Your back is killing you. You've gone to your internist. You've gotten a diagnosis and possibly medications and an injection. Still it hurts. You're ready to try just about anything. Alternative therapies are effective and can often be used in conjunction with conventional medical treatments.
Just as conventional medical treatment must be individualized, alternative therapies tend to lend themselves to specific conditions. Some of my patients use several and they say that each therapy helps in its own way.
Musculoskeletal Pain: The most common and shortest-term back pain is often caused by the out-of-condition back doing normal things, or the conditioned back doing extraordinary things. If you've strained a muscle or aren't properly aligned, alternative therapies such as physical therapy (PT), Feldenkrais, and yoga will gradually soothe you. Feldenkrais (which is minimal movement, analogous to minimal music) promotes proper use of the proper muscles. Massage may also be a good idea, but be careful; if you have a neurological problem, massage may make you worse.
Herniated Disk: The McKenzie technique of physical therapy works to draw the offending material from behind the vertebrae, where the nerves are, and out of harm's way over 75 percent of the time. Even large disk herniations that may suggest a need for surgery can respond to physical therapy within a few weeks. By properly arching the back, a partial vacuum develops in front of the herniation. The disk reacts by moving the herniated material toward the vacuum, lowering pressure on the nerve. While you're waiting for McKenzie physical therapy to work its magic, acupuncture can reduce the pain.
Piriformis Syndrome: This is a combination of muscles and nerves. The piriformis muscle in the buttock contracts and compresses the sciatic nerve, so the symptoms are neurological -- sciatica -- but the cause is in the muscle. After a steroid injection, yoga and physical therapy are quite effective in stretching the muscle and teaching you to relax it yourself. Acupuncture can sometimes expedite the healing process.

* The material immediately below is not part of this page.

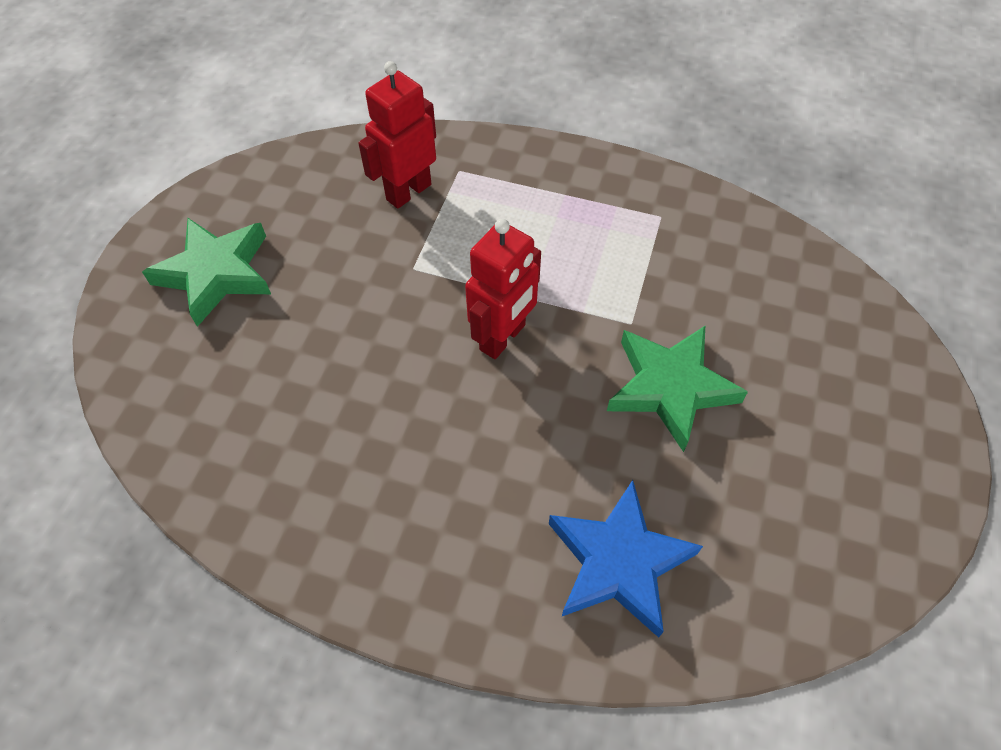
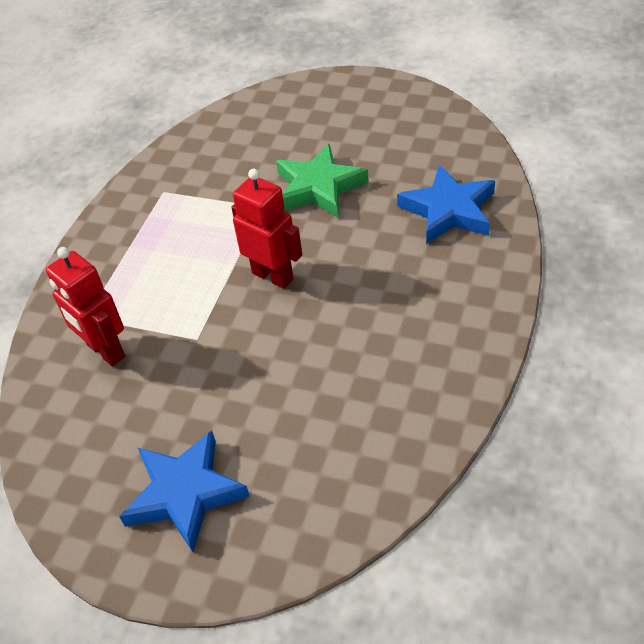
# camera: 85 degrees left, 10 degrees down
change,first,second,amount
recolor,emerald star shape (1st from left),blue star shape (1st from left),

Sacroiliac Joint Derangement: The last lumbar vertebra fits into the sacrum, and the sacrum fits into the iliac bones, the two bones that wrap around the pelvis. When there is misalignment, there is lots of severe pain. Most establishment doctors aren't as good at diagnosing and treating this as osteopaths, chiropractors and PTs., so it might be a good idea to go to these professionals. Acupuncture, Feldenkrais and yoga can augment injections, pain patches and non-steroidals.
Spondylolisthesis: In Greek: 'listhesis' means slipping. In your back, one vertebra slides out of alignment. It usually slips forward, but sometimes back or to one side or the other. It's a radiological diagnosis, and state-of-the-art EMG techniques can determine if that's your problem. PT to strengthen abdominal muscles (front back and sides) and possibly an abdominal binder are good treatments, but some yoga also helps, as does Alexander Technique, which can work wonders with posture.
Spinal Stenosis: This is where the canal inside the spine gets too narrow, compressing nerves. You may need an MRI to be sure of the diagnosis. Posture is the best conservative solution -- Alexander Technique is probably the single best treatment, though PT is helpful too. Stenosis may worsen inexorably over time, and then it's one condition where surgery may be the best option.
Arthritis: The little joints in the spine -- the facets -- have the components that are structurally like knees and shoulders, which are other favorite sites for arthritis. And like knees and shoulders, facet joints are also vulnerable to intense pain. You can't stop arthritis, but you can slow it down. Conventional non-steroidals and more sophisticated anti-inflammatories are a great help, as is acupuncture. There are physical therapists who specialize in this condition. Yoga will improve your range of motion, and there are some good studies that suggest yoga is an effective anti-inflammatory.